Each of us has our own way of coping with stress and other external influences and influencers.
We need to be conscious of perceived gender norms when developing policies that potentially dissuade men to speak up.
It’s worth remembering, however, that two in three men in the UK feel they are so stressed that they feel overwhelmed and unable to cope.
Couple this with their reluctance to share their feelings, and there’s a risk they might find unsuitable ways to express themselves.
For example, a man who is depressed or upset might not feel comfortable to express these feelings to anyone, but instead may become angry and aggressive – even becoming a bully.
While this behaviour is unacceptable, identifying the causes of misconduct should form part of an investigation into those who are under disciplinary procedures.
Are there bigger issues under the surface that the male employee is reluctant to disclose? What are the drivers of this behaviour?
Gender-neutral policy development
Swapping ‘he’ and ‘she’ to ‘they’ in documents is one small step to gender neutrality, but we need to be conscious of perceived gender norms when developing policies that potentially dissuade men to speak up.
For example, sexual harassment can happen to and originate from either gender, yet media – and HR policies – slip into the habit of being gender-specific.
Other policies and organisational practices perpetuate male-specific stereotypes.
For example, the lack of flexible working opportunities for men and non-enhanced paternity leave are both organisational decisions, yet they severely impact on new fathers who struggle to spend quality time with their children, their partner and to meet the associated parental demands.

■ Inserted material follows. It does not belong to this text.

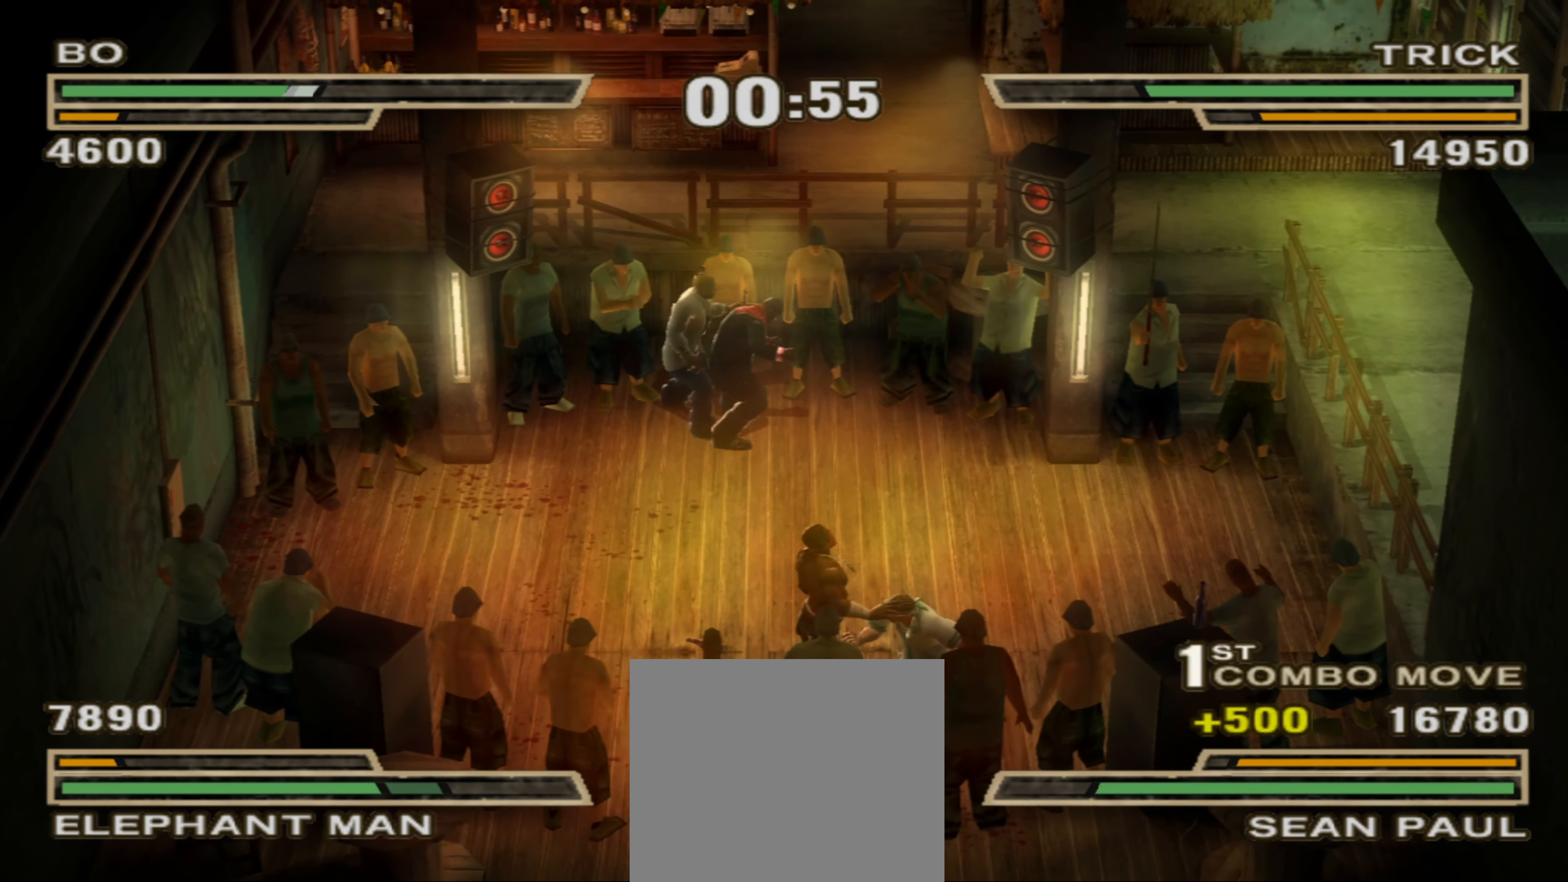
{"buttons": ["CIRCLE", "L1"], "left_stick": "center", "right_stick": "center", "events": [[117, "left_stick", "up-right"], [150, "L1", "down"], [200, "L1", "up"], [233, "CIRCLE", "down"], [267, "L1", "down"], [283, "CIRCLE", "up"], [350, "L1", "up"], [367, "CIRCLE", "down"], [367, "left_stick", "center"], [400, "CIRCLE", "up"], [400, "L1", "down"], [450, "L1", "up"], [467, "CIRCLE", "down"], [500, "L1", "down"]]}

This consequently results in further pressure for fathers to maintain their bravado, despite the stress they are experiencing, as there is a greater demand for them to keep their job and, in some cases, be the main income provider.
The effects of full-time hours
Full-time work can take a toll on employees, despite the 9-5 working culture being the norm (not to mention the ‘always on’ culture outside of 9-5).

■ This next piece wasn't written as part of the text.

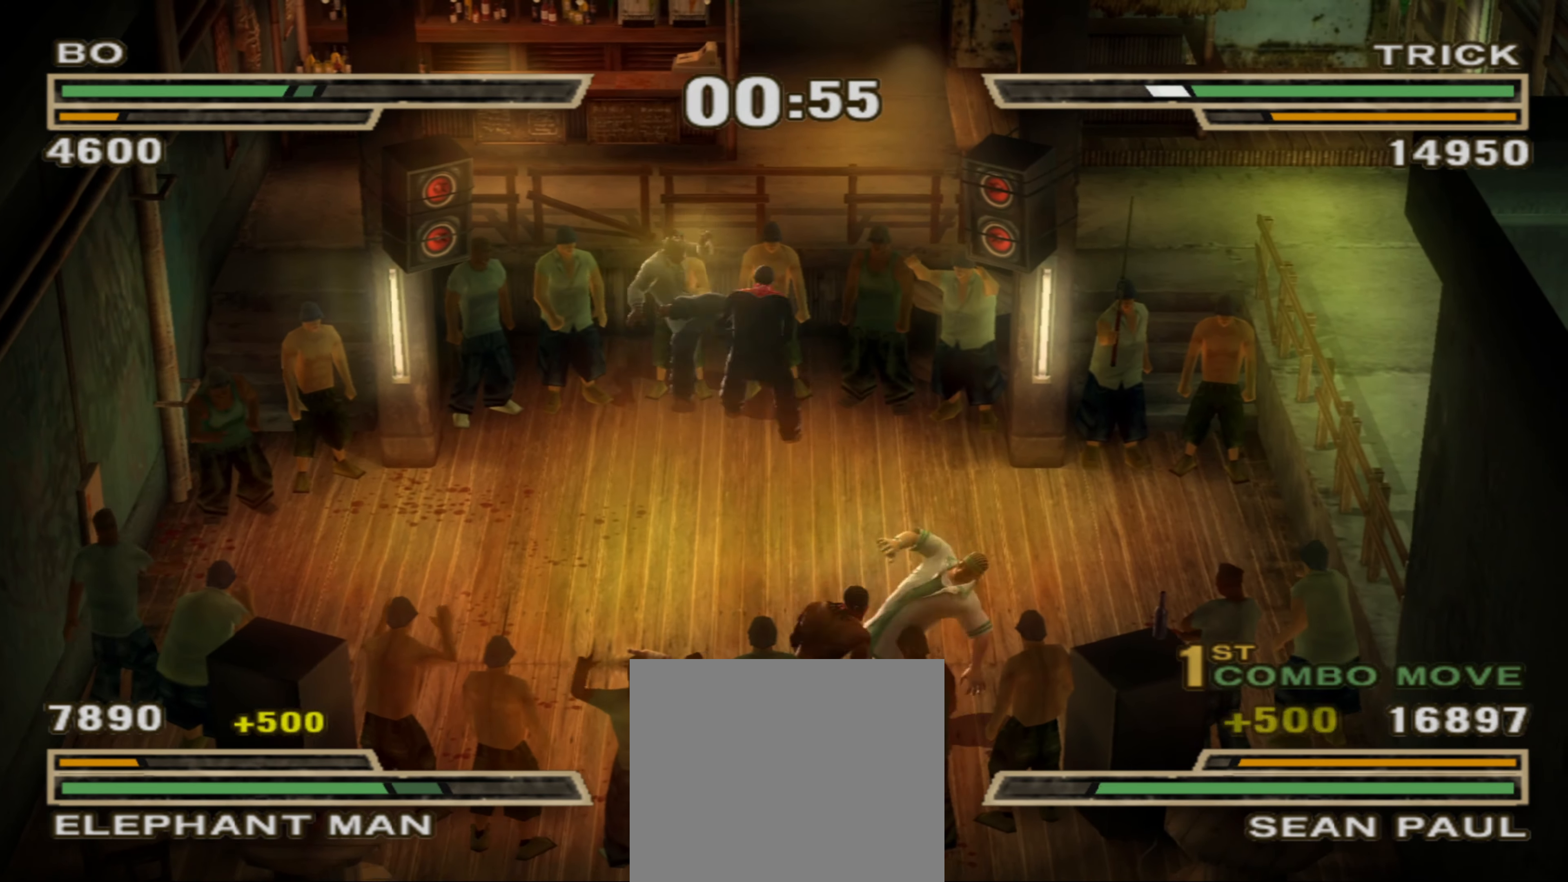
{"buttons": ["CROSS", "L1"], "left_stick": "center", "right_stick": "center", "events": [[50, "CIRCLE", "up"], [67, "L1", "up"], [117, "CIRCLE", "down"], [117, "L1", "down"], [183, "CIRCLE", "up"], [200, "L1", "up"], [233, "CIRCLE", "down"], [250, "L1", "down"], [317, "CIRCLE", "up"], [317, "L1", "up"], [367, "CIRCLE", "down"], [367, "L1", "down"], [433, "CIRCLE", "up"], [450, "L1", "up"], [500, "CROSS", "down"], [500, "L1", "down"]]}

A study shows women who work full-time are 25% more likely to experience anxiety and 38% more likely to experience depression, which is a concerning statistic in itself.
There aren’t many similar studies that explore the specific effects of full-time work on men, however.
If men are seen as less likely to speak up about mental health, how reliable is the data we have (and haven’t) received on, for example, a culture survey?
Men are often pressured to be the breadwinner and are conventionally dissuaded from working part-time. They are statistically more likely to work full-time than women.
Whether that pressure is enforced internally or externally (or a mixture of both), it is pressure nonetheless – a pressure that men are finding hard to cope with.
Address measurement bias
Surveys form part of the evidence we gather to make decisions, however responses are based on the respondent’s perceptions, not facts.
While I’m not accusing people of being liars, the answers are only based on what the respondent has said.
For example, if men are seen as less likely to speak up about mental health, how reliable is the data we have (and haven’t) received on, for example, a culture survey?
If someone is on the verge of burnout or a breakdown but they haven’t spotted the signs – or choose to ignore them to avoid the inconvenience it brings to their career – they may answer honestly that they don’t feel their mental ill-health is having an impact on work, leading to misinformation.
Constructing surveys in a way that removes some or all perception-based answers (how they feel), and instead focuses on fact-based answers (what has happened) counteracts measurement bias and accounts for men’s reluctance to talk about mental ill-health.
We should of course consider mental illness from the lens of women too – indeed this has been written about at length before – alongside the lens of men, and employees as a whole.
We need to be conscious that it affects people differently as individuals, regardless of gender, and sometimes because of their gender.